Dès l'annonce de l'accostage du navire, les réseaux sociaux marocains se sont enflammés. De nombreux utilisateurs ont exprimé leur désapprobation, certains appelant les autorités à refuser l'entrée du paquebot dans les eaux territoriales marocaines. D'autres ont souligné le contraste entre cette décision et les positions adoptées par d'autres pays de la région méditerranéenne. Les débats en ligne ont rapidement pris de l'ampleur, opposant les défenseurs du tourisme économique aux partisans d'une ligne plus conservatrice sur les questions sociétales.

Un précédent régional qui attise la controverse

La polémique autour de l'escale tangéroise intervient quelques semaines seulement après que la Turquie et l'Égypte ont refusé d'accueillir le Scarlet Lady, un autre navire de croisière LGBTQ+ affrété par Atlantis Events en juillet 2026. Ces décisions avaient alors été saluées par certains milieux conservateurs dans la région, créant un précédent diplomatique et touristique. De nombreux commentateurs sur les réseaux sociaux marocains ont établi des comparaisons directes entre ces refus et l'autorisation accordée par le Maroc, questionnant la cohérence de la politique du royaume en matière de valeurs sociétales.

Les autorités portuaires de Tanger n'ont pas communiqué officiellement sur les raisons de l'acceptation de cette escale, qui s'inscrit dans le cadre normal des activités commerciales du port. Le secteur du tourisme de croisière représente une source importante de revenus pour l'économie locale, avec des retombées directes pour les commerçants, les guides touristiques et les prestataires de services. Selon les professionnels du secteur, chaque escale de paquebot génère en moyenne plusieurs dizaines de milliers d'euros de dépenses dans la ville hôte.

Entre impératifs économiques et pressions sociales

Cette affaire met en lumière les tensions persistantes au Maroc concernant les questions LGBTQ+. Si le royaume se veut une destination touristique moderne et accueillante, attirant des millions de visiteurs chaque année, l'homosexualité demeure pénalisée par l'article 489 du Code pénal marocain, qui prévoit des peines pouvant aller jusqu'à trois ans d'emprisonnement. Cette dualité entre ouverture touristique et cadre juridique restrictif crée régulièrement des situations ambiguës, notamment dans les grandes villes comme Marrakech, Casablanca ou Tanger.

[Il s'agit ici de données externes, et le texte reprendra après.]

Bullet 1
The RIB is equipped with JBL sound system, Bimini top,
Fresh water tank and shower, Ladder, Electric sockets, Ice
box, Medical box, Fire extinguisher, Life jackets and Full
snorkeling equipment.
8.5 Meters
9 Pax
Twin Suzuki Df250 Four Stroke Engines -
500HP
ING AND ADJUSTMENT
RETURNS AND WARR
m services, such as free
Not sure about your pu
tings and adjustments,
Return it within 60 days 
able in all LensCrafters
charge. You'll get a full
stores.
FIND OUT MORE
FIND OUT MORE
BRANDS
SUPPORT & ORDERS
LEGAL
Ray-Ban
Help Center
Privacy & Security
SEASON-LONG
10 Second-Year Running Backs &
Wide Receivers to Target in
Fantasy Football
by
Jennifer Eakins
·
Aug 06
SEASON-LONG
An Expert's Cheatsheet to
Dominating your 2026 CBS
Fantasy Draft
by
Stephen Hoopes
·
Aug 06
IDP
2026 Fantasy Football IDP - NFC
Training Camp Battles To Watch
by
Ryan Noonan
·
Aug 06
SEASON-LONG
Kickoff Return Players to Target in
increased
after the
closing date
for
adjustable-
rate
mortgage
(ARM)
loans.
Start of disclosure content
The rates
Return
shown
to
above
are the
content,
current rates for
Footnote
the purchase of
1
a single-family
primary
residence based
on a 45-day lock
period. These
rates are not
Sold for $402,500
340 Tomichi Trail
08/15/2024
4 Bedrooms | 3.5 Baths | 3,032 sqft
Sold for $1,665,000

Les réactions contrastées à l'escale du Celebrity Equinox reflètent également les évolutions sociétales en cours dans le pays. Une partie de la population, notamment urbaine et jeune, plaide pour une plus grande tolérance et une modernisation des lois, tandis que des courants plus conservateurs défendent le maintien des normes traditionnelles. Les professionnels du tourisme, quant à eux, craignent que les polémiques récurrentes n'affectent l'image du Maroc comme destination accueillante pour tous les types de voyageurs.

Au-delà de ce cas spécifique, l'incident soulève des questions plus larges sur la stratégie touristique du Maroc dans un contexte méditerranéen concurrentiel. Alors que le royaume cherche à diversifier son offre et à attirer de nouveaux segments de clientèle, notamment à travers le tourisme de croisière en pleine expansion, les autorités doivent naviguer entre impératifs économiques et sensibilités culturelles. Cette escale tangéroise pourrait ainsi constituer un test pour les futures politiques d'accueil dans les ports marocains, à l'heure où le secteur des croisières LGBTQ+ connaît une croissance mondiale significative.

Malgré la controverse, aucun incident n'a été signalé durant la journée du 10 août. Les passagers ont pu visiter Tanger dans un climat apparemment normal, les interactions avec les commerçants et guides locaux s'étant déroulées sans tension particulière. Cette escale pose néanmoins la question de la gestion future de telles situations par les autorités marocaines, entre volonté de développement touristique et prise en compte des réactions d'une partie de l'opinion publique.